Das Problem des offiziellen Wissens war besonders akut, weil der Zyklon ein Gebiet getroffen hatte, das bereits durch administrative und physische Fragilität gekennzeichnet war. Ein großer Teil des betroffenen Geländes war niedrig gelegen und selbst bei normalem Wetter schwer zugänglich. Nachdem der Sturm vorübergezogen war, machte die gleiche Geografie, die die Küste verwundbar gemacht hatte, es nun schwierig, zu retten, zu zählen oder zu versorgen. Das Ergebnis war eine düstere Umkehrung: Die Menschen, die am dringendsten Hilfe benötigten, waren oft die, die von den Behörden am wenigsten sofort gesehen wurden. Die Verteilung von Hilfsgütern spiegelte daher nicht nur die Schwere der Katastrophe wider; sie spiegelte auch die zugrunde liegende Struktur von Zugang, Transport und staatlicher Kapazität wider. Deshalb ist die frühe Reaktion so zentral für die Geschichte von Bhola. Sie zeigt, wie ein Naturereignis zu einer historischen Krise wird, nicht nur durch Wind und Wasser, sondern durch das Versagen oder den Erfolg von Institutionen unter Druck.

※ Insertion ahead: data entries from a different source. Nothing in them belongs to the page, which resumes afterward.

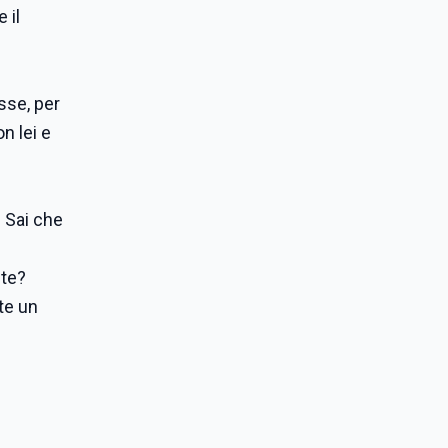
 il
sse, per
n lei e
. Sai che
nte?
te un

Als die Notfallphase zu stabilisieren begann, hatte der Zyklon bereits aufgehört, nur ein meteorologisches Ereignis zu sein. Er war zu einem Test der Regierungsführung geworden, und das Urteil wurde im Zorn der Überlebenden geschrieben. Die Bilanz fand in Dörfern statt, in denen Menschen auf Hilfe warteten, die spät oder gar nicht kam. Sie fand in den Bezirksbüros statt, wo die Zahlen ungewiss blieben, weil die Toten nicht schnell genug gezählt werden konnten. Sie fand im Kontrast zwischen dem Ausmaß des Verlustes und der Dünnheit der Reaktion statt. Und sie fand im Wissen statt, dass die tiefste Wunde der Katastrophe nicht nur das war, was der Sturm zerstört hatte, sondern auch das, was der Staat nicht gesehen hatte.

Das nächste Problem war, dass der Zorn sich nicht mit dem Hochwasser verflüchtigte; er verhärtete sich zu Erinnerung, Untersuchung und Politik.